La réaction britannique permettra la bascule de l’opinion publique en faveur des nationalistes irlandais : elle déploya 50 000 soldats, pour écraser la rébellion et fera usage de l’artillerie. Selon D. Foulon,« la « semaine sanglante » coûta la vie à 116 soldats britanniques, 16 policiers et 318 « rebelles » ou civiles. Il y eut plus de 2000 blessés dans la population.» .
Quand Pearse signe la reddition, le samedi 29 avril 2016, « afin d’arrêter le massacre d’une population sans défense » il reste environ 1400 combattants dans les rues de Dublin, dont certains continueront d’ailleurs les combats plusieurs jours.
La répression fut féroce par la suite. Plus de 3000 arrêtés, la moitié d’entre eux internés dans des camps en Angleterre et au Pays de Galles. 90 peines de mort prononcées, 15 seront exécutées dont les sept signataires de la proclamation d’indépendance.

» **DONNÉES À TRAITER**
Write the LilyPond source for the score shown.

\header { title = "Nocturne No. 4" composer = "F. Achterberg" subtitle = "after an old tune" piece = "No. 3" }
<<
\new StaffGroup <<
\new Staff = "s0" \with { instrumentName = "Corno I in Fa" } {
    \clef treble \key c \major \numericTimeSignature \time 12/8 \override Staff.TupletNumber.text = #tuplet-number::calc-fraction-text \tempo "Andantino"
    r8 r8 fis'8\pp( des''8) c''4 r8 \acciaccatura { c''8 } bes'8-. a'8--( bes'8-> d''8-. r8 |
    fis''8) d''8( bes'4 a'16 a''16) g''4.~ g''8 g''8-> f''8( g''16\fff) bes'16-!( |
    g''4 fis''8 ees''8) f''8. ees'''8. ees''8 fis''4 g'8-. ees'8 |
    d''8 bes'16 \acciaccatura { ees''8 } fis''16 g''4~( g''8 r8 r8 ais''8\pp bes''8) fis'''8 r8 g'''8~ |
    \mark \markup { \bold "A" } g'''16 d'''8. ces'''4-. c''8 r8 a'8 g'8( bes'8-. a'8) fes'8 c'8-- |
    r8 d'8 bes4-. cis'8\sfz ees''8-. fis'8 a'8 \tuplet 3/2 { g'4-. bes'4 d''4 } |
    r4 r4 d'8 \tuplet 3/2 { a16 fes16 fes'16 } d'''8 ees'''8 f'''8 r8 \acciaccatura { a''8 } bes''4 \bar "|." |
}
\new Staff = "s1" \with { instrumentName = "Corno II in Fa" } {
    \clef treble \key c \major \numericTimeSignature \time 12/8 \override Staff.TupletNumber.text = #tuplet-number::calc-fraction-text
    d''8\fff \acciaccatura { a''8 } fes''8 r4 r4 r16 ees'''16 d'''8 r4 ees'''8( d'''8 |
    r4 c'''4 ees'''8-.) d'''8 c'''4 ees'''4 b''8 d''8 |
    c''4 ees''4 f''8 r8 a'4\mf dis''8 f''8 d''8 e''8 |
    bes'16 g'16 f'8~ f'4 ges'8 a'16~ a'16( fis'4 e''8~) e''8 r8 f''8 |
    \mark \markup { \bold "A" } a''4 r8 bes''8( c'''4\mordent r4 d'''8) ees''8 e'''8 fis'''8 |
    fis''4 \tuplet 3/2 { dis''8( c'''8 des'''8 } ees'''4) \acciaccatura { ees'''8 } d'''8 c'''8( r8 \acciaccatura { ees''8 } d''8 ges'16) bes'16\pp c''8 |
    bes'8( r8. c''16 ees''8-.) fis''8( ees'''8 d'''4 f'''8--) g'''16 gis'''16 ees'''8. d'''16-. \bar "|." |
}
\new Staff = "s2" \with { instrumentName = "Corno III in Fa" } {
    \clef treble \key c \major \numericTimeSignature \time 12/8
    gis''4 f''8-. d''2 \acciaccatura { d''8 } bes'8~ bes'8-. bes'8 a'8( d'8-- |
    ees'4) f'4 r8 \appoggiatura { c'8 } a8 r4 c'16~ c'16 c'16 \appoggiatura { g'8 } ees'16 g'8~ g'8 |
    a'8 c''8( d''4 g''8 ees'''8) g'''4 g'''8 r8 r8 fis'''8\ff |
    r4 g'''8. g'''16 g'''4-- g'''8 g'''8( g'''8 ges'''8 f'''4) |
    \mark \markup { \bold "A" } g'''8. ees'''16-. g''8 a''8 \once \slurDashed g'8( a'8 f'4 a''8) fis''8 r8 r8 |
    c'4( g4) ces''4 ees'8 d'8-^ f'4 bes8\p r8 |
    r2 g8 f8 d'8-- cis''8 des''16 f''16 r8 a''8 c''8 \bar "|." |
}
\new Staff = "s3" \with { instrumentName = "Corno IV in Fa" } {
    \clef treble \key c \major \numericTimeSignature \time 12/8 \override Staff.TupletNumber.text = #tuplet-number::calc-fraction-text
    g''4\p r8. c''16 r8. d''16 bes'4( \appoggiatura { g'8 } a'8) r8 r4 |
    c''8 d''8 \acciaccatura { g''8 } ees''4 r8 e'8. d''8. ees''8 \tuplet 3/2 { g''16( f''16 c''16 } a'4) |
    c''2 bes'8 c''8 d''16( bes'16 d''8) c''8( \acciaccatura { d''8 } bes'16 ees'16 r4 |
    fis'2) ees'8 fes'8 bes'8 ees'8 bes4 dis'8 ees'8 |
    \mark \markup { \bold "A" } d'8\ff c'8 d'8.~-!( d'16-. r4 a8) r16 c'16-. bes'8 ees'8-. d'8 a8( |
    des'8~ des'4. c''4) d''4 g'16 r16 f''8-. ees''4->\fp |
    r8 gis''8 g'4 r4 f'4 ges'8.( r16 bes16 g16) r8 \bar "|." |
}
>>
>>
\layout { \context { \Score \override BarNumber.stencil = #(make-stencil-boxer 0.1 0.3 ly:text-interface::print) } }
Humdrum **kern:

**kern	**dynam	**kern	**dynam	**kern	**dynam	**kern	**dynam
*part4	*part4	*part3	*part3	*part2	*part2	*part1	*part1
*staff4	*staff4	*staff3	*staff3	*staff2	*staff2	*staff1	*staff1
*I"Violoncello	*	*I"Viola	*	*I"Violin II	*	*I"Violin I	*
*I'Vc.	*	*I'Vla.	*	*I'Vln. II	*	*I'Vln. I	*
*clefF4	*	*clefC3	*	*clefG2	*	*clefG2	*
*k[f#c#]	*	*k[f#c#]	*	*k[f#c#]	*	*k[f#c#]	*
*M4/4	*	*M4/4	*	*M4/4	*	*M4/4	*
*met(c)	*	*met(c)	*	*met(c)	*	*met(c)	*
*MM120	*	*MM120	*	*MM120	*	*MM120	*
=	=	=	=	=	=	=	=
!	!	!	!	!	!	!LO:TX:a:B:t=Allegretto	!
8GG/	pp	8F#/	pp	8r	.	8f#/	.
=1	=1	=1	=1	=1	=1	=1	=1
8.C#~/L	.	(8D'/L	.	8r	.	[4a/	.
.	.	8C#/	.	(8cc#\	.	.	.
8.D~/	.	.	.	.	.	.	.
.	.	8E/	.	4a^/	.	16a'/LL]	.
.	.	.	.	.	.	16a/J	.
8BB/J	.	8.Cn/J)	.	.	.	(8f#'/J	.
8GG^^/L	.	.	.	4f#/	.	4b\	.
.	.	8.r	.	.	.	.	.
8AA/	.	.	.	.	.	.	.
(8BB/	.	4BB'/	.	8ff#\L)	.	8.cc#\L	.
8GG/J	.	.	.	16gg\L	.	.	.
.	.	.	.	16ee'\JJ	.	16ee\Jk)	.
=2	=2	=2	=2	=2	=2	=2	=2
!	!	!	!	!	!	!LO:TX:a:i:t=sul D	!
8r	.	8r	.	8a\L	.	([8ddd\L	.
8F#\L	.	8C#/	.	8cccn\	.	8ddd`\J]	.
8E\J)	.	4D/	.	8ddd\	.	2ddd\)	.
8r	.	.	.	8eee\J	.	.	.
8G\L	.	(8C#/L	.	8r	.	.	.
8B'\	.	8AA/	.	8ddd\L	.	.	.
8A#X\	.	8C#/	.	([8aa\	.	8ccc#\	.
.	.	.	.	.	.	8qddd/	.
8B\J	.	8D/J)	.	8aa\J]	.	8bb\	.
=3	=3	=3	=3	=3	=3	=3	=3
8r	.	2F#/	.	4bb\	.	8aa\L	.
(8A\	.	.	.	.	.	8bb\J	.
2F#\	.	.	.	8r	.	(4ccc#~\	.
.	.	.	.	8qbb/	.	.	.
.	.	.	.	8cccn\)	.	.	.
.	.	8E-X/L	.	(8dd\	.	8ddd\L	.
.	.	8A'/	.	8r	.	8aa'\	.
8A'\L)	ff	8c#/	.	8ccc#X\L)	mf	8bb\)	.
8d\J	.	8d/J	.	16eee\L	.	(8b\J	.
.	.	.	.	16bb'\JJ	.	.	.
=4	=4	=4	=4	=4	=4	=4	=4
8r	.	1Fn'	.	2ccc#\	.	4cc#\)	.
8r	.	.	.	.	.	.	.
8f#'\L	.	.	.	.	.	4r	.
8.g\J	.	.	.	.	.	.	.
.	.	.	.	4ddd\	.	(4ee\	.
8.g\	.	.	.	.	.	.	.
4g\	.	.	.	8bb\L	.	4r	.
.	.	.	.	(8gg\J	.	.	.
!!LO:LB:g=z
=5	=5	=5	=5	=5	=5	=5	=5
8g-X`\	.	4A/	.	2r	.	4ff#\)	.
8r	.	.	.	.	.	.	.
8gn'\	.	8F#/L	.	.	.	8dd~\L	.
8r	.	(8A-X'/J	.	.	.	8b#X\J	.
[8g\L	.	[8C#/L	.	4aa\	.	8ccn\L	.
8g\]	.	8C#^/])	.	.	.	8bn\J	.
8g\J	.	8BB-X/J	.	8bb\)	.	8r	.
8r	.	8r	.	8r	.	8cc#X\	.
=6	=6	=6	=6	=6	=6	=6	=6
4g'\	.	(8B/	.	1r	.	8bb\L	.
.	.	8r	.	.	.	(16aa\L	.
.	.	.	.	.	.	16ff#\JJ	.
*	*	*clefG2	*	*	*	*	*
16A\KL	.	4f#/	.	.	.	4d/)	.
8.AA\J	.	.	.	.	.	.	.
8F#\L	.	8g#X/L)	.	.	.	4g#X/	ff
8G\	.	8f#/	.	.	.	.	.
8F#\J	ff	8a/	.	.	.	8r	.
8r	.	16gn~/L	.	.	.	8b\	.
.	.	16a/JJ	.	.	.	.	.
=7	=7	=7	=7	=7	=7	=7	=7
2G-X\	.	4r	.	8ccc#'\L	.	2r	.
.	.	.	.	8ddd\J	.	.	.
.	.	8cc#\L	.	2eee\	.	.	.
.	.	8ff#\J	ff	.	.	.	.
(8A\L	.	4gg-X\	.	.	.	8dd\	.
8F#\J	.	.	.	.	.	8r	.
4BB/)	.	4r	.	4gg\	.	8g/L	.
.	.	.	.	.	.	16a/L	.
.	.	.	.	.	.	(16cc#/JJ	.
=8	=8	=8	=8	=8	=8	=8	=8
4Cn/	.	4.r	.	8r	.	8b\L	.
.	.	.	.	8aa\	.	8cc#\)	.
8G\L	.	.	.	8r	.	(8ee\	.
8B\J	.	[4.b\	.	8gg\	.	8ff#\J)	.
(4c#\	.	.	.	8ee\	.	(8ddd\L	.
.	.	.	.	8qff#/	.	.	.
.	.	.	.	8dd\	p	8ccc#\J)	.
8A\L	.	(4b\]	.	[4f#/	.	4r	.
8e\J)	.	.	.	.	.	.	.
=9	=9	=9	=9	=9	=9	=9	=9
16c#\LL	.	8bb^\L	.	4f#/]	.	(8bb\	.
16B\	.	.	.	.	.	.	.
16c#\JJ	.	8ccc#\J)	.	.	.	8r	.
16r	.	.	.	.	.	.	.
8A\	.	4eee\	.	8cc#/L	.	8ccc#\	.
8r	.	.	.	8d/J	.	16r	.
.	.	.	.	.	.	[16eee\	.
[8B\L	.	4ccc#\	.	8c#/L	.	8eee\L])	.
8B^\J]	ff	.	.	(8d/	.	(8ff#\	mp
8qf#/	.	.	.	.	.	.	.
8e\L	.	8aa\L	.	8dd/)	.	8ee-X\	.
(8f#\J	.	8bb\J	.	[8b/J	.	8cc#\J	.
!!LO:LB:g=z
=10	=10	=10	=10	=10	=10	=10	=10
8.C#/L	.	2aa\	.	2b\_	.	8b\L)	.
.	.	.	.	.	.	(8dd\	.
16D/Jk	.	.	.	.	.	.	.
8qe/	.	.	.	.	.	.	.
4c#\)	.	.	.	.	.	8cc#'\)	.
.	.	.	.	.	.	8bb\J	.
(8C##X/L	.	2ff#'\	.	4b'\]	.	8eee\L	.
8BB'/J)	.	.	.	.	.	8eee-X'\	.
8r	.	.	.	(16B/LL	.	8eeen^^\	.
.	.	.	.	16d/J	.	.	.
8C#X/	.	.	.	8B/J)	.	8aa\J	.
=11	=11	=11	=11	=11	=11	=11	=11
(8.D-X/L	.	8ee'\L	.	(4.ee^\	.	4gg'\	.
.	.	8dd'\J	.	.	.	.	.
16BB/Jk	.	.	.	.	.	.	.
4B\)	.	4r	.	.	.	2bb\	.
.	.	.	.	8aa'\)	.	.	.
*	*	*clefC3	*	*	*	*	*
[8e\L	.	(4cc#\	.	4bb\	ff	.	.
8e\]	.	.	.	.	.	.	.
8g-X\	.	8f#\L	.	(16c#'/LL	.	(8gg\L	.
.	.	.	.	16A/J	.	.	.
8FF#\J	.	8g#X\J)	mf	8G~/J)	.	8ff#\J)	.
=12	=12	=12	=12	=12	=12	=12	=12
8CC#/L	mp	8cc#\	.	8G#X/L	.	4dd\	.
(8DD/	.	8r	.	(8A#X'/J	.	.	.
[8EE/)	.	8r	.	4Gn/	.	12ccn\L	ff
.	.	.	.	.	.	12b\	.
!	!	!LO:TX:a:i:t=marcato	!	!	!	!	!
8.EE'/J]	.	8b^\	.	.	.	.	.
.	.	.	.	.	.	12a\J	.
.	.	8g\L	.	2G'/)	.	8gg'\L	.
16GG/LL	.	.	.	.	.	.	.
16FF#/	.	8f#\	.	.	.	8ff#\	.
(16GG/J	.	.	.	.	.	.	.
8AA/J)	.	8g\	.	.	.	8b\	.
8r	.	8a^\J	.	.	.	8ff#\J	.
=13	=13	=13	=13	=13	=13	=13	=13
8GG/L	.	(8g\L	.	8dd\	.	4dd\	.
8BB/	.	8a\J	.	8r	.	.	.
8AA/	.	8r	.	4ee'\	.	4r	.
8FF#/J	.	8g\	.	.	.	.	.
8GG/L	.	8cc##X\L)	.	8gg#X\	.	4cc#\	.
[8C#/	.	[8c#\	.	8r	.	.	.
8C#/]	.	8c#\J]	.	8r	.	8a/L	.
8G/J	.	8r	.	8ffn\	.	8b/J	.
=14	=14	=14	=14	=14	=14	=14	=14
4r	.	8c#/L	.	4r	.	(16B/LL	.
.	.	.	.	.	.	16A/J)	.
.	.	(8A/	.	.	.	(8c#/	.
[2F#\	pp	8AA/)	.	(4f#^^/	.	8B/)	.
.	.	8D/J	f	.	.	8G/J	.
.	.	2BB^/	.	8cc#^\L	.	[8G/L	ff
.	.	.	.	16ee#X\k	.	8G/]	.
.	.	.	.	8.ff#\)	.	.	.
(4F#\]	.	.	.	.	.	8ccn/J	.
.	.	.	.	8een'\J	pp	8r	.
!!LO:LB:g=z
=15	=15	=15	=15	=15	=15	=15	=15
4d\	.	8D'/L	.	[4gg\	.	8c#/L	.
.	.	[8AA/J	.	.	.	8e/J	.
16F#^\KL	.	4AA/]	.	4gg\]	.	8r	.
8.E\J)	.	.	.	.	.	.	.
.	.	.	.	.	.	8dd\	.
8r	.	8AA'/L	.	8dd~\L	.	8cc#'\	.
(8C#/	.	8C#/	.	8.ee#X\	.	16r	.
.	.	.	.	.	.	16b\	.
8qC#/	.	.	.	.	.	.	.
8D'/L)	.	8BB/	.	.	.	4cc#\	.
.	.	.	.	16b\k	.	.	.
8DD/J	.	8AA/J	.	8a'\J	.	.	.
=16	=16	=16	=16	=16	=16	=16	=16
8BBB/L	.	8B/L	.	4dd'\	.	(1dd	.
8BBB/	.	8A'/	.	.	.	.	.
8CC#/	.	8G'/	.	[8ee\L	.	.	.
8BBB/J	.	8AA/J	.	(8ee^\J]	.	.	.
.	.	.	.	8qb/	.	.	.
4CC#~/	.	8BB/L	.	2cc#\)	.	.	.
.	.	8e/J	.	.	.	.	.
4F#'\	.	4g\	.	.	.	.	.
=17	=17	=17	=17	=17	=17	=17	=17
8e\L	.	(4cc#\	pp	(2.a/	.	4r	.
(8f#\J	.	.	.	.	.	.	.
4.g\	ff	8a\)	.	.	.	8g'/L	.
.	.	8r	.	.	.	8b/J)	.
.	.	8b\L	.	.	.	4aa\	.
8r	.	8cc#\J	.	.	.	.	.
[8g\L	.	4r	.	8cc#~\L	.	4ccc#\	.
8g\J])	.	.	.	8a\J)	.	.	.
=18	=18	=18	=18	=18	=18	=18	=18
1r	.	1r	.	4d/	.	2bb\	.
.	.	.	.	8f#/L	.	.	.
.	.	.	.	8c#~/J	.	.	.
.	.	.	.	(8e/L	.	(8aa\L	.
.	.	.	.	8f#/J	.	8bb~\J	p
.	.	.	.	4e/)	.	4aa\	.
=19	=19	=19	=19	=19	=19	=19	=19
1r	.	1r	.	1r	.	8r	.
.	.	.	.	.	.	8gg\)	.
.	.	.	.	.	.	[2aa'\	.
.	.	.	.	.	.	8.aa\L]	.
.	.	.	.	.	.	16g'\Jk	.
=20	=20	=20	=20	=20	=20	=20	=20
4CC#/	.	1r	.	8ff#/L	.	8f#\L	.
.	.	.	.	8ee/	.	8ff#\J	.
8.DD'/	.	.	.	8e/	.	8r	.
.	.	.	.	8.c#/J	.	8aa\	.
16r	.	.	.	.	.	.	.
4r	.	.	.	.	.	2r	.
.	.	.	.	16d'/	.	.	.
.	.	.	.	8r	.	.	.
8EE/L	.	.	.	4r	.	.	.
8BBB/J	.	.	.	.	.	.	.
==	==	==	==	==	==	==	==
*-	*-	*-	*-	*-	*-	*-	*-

» **À FAIRE**
1. Repérez et recopiez toutes les lignes ci-dessus où figure la chaîne « instrumentName », en tenant compte des majuscules et des minuscules.
2. Poursuivez le texte sur l'insurrection de Dublin en reprenant juste après sa dernière phrase.

» **RÉPONSES**
1.
\new Staff = "s0" \with { instrumentName = "Corno I in Fa" } {
\new Staff = "s1" \with { instrumentName = "Corno II in Fa" } {
\new Staff = "s2" \with { instrumentName = "Corno III in Fa" } {
\new Staff = "s3" \with { instrumentName = "Corno IV in Fa" } {

2.
Liste des exécutés :
3 mai : Patrick Pearse, Thomas MacDonagh et Thomas J. Clarke ;
4 mai : Joseph Plunkett, William Pearse, Edward Daly et Micheal O’Hanrahan ;
5 mai : John MacBride ;
8 mai : Eamonn Ceannt, Micheal Mallin, J.J. Heuston et Cornelius Colbert ;
9 mai : Thomas Kent
12 mai : James Connolly et Sean MacDiarmada.
L’insurrection de Pâques 1916 fût donc dans l’immédiat, un échec politique et militaire, et la répression élimina ce que le camp républicain comptait de penseurs et d’activistes. Néanmoins, la férocité des britanniques entraina un ralliement croissant de la population irlandaise aux thèses nationalistes et notamment au Sinn Fein – qui pourtant, n’avait pas participé à l’insurrection.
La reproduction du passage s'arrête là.